Oh I did some quick research about pancit. It seems like there are 29 types of pancits described in Wikipedia. Look at this!
- Pancit Alanganin
- Pancit Alahoy
- Pancit Batchoy
- Pancit Bato is indigenuous to the Bicol Region; especially the town of Bato in Camarines Sur.
- Pancit Bihon Guisado
- Pancit Bihongundoy
- Pancit Cabagan
- Pancit Canton
- Pancit Canton Ilonggo
- Pancit Chami(Lucena City,Quezon)
- Pancit Estacion (Tanza, Cavite)
- Pancit Habhab (Lucban, Quezon)
- Pancit Kilawin (a variety pancit originated from Rosario, Cavite. In lieu of pancit noodles, shredded unripe papaya fruit is used cooked with vinegar and fish. Usually partnered with Dinuguan dish)
- Pancit Lomi
- Pancit Lucban
- Pancit Luglug
- Pancit Malabon
- Pancit Mami (round egg noodles)
- Pancit Miki (round egg noodles)
- Pancit Míki-Bíhon Guisado (round egg noodles + bihon)

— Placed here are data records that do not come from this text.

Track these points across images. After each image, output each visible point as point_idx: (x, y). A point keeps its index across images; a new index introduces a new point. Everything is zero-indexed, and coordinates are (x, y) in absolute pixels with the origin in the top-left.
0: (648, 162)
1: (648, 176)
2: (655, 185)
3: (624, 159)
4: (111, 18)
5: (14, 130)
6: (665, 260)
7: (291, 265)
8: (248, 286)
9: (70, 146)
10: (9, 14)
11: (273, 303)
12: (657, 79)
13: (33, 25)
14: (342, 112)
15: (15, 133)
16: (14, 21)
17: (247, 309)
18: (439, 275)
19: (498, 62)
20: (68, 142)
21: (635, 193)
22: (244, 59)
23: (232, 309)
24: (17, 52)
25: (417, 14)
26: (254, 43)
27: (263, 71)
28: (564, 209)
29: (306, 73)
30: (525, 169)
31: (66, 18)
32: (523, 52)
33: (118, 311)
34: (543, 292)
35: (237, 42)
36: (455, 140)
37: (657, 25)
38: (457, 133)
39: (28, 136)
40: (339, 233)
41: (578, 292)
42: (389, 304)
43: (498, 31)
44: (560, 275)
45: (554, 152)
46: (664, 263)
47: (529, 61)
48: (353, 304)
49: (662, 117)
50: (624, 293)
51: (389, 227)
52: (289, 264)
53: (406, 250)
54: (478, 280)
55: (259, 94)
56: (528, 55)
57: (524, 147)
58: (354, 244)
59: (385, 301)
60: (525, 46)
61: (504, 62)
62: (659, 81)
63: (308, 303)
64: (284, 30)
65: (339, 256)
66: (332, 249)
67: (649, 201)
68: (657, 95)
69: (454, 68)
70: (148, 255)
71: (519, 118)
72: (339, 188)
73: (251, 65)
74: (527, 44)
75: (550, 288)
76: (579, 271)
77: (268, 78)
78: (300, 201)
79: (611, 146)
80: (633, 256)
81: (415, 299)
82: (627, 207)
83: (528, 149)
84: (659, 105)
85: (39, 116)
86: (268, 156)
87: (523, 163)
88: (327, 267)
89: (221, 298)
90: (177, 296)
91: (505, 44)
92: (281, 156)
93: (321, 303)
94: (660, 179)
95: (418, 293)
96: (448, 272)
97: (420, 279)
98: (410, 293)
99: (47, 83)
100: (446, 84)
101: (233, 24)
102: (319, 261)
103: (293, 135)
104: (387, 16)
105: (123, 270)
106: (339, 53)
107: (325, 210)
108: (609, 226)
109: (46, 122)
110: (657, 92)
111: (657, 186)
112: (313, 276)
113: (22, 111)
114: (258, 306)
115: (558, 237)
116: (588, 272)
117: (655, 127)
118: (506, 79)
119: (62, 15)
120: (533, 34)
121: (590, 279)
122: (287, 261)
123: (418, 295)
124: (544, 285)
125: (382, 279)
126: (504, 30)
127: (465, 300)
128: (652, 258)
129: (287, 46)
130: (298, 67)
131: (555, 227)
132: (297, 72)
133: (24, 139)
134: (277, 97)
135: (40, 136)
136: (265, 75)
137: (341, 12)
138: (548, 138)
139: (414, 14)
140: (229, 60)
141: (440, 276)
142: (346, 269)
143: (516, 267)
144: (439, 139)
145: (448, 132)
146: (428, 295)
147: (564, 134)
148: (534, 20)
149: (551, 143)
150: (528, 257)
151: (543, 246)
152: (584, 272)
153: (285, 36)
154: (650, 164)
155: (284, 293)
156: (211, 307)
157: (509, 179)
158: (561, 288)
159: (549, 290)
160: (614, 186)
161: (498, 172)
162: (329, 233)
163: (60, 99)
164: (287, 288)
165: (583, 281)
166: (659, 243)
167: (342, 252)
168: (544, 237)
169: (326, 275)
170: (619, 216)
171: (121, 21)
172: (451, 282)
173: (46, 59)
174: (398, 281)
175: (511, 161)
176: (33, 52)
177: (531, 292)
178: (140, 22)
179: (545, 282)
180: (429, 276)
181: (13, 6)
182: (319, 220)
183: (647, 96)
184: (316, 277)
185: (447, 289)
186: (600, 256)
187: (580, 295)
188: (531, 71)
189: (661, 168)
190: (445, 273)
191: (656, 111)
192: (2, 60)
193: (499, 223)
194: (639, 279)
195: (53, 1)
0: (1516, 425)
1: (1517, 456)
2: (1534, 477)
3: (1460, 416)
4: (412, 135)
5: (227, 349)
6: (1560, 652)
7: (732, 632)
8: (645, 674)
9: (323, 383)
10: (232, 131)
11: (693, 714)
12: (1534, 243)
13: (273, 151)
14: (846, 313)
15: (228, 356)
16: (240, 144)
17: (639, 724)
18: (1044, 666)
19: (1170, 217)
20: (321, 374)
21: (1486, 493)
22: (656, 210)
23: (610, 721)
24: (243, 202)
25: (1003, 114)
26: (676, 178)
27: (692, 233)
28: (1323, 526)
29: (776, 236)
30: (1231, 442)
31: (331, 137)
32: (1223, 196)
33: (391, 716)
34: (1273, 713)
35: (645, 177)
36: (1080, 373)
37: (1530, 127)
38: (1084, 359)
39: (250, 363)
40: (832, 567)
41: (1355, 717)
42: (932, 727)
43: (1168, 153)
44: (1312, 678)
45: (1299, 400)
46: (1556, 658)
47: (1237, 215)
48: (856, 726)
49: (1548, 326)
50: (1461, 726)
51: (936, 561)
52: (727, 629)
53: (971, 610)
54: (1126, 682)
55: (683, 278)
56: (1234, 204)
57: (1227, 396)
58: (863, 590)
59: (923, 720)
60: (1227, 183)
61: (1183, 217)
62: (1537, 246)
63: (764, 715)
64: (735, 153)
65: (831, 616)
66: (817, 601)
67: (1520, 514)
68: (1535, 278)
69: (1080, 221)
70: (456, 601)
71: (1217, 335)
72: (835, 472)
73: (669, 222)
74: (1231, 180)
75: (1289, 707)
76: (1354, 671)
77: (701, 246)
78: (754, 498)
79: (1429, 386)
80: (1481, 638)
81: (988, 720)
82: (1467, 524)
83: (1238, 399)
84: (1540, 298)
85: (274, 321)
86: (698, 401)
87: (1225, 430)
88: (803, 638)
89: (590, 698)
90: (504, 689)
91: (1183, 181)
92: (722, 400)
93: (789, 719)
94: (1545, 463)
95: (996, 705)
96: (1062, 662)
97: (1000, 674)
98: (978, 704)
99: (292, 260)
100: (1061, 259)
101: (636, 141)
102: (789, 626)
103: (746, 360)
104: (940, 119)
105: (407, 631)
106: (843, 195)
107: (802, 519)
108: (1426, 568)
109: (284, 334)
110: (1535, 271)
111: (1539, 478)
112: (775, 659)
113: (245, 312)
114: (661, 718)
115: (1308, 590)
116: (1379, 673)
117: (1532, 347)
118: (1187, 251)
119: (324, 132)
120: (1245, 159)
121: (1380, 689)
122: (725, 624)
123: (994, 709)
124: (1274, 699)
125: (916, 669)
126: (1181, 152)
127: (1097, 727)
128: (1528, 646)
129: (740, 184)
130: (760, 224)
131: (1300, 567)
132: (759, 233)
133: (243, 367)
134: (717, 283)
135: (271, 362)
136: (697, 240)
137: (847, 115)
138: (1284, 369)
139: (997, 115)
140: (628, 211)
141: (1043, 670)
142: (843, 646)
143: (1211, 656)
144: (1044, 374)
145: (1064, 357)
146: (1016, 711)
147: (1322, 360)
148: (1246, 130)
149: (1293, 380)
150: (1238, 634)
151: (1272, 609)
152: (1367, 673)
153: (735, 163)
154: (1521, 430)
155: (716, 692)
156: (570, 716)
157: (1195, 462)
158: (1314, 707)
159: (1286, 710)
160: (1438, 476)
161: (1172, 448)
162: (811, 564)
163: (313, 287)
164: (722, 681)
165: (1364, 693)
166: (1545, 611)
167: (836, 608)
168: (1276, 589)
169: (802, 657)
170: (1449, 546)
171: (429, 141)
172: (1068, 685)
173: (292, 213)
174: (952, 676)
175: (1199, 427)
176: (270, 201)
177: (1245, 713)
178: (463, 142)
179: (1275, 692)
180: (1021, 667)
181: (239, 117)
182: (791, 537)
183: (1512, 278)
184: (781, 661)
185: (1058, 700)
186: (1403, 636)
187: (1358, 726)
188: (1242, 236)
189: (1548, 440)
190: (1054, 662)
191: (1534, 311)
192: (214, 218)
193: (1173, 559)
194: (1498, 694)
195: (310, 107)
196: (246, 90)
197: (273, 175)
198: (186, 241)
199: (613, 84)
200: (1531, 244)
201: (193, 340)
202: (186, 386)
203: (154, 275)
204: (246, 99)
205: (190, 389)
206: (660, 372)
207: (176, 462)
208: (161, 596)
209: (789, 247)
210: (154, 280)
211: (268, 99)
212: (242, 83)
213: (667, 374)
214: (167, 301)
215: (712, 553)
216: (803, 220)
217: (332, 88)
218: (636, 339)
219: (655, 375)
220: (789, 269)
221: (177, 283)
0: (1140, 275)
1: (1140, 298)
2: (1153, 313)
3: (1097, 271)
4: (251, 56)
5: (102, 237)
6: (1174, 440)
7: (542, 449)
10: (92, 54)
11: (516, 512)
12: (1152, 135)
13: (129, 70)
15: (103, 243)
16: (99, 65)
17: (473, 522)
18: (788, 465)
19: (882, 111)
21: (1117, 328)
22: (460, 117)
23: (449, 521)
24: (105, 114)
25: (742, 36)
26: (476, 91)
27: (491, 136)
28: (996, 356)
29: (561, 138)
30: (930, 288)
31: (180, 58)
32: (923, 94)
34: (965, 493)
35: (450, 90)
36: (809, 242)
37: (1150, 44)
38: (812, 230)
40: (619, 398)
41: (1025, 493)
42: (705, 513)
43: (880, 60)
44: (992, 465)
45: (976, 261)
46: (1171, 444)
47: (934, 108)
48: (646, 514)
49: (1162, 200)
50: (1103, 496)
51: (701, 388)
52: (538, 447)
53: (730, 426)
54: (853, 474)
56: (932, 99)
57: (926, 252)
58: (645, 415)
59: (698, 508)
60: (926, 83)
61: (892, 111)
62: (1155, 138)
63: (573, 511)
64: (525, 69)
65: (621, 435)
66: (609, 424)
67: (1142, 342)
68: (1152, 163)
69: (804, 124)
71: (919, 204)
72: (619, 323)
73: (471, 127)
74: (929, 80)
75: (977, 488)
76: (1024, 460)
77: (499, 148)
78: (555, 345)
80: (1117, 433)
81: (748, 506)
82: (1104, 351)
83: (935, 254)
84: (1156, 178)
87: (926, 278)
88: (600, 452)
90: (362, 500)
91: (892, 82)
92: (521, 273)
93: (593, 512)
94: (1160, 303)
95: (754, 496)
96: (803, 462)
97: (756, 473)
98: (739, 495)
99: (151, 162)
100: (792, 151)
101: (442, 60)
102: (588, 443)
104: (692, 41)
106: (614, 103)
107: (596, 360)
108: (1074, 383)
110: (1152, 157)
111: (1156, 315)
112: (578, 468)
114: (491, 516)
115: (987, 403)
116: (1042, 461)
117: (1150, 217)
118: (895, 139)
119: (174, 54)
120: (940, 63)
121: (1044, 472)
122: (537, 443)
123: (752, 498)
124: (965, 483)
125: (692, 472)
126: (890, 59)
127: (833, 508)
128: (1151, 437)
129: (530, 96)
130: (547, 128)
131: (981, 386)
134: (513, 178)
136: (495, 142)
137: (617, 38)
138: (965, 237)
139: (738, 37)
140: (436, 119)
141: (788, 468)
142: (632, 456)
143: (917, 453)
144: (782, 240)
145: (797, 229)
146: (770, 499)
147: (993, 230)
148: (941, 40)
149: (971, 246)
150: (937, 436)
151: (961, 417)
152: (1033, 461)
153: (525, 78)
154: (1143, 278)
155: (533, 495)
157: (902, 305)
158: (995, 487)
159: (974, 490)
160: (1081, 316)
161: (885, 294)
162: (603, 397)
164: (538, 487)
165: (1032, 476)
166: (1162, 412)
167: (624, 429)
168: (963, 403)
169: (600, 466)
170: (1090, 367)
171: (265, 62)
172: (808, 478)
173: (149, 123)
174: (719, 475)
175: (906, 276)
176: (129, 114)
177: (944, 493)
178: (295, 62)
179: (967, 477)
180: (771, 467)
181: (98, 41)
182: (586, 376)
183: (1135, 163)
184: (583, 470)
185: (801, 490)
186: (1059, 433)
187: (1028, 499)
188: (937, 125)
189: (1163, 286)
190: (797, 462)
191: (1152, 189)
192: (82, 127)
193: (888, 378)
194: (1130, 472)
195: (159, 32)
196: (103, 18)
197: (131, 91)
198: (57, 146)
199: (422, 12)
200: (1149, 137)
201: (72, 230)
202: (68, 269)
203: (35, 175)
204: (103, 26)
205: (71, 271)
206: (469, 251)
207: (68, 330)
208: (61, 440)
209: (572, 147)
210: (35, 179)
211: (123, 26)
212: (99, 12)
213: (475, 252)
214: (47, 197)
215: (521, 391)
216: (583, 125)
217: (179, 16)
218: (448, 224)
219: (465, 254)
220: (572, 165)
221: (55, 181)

- Pancit Olongapo (Pancit Miki with ‘Sarsa’ sauce. Miki cooked in tradition added with sarsa a thickened chicken and pork broth, darkened a little witn soy sauce of choice)
- Pancit Molo (a bit of a misnomer, it is Filipino wanton soup without noodles contrary to what the name might suggest)
- Pancit Moròng
- Pancit Palabok
- Pancit Pula (variation of Pancit Miki from Batangas City)
- Pancit Sotanghon
- Pansit Sabaw (Pansit Miki with soup)
- Pansit Tuguegarao or Batil Patong
- Pansit Sinanta (also from Tuguegarao, consists of flat egg noodles, bihon, clams and chicken, with broth colored with annatto)
So without the pancit, we just got the poor substitute above.
As a matter of fact, the fourth trip there was just today after work. I wanted to go get it so that I could have a picture of their pancit to show you. Nope, no luck today. Maybe “tomorrow, tomorrow”?
We had always asked for “Mm Oi Guat” (no bones) and “Sau Dit” (leaner meat) when we buy siu yook. When we asked for “Mm Oi Guat” and “Sau Dit”, the owner asked us why we did not want bones. He insisted that the best part of his Siu Yook is the part with bones while pointing with his cleaver to the section on the slab.
“OK” we said. For once, we will just let him cut the section he recommended. Actually, I think he saw me taking pictures of his shop while I was outside and perhaps that is why he was so helpful in recommending the choice section.
Look at this, baby!
This was a delightful piece of meat. I just love the layers of fat and lean meat. It was juicy and moist. The lowest layer is dry and chewy but the rest of it is just pure perfection.
The skin is slightly candied. Crispy but a bit chewier in parts.
Yeah, I think this is worth buying next time.
But between this one and HK BBQ Master, I still think HK BBQ Master has the edge, a slight edge. Parker Place’s Siu Yook is different as they roast the entire pig.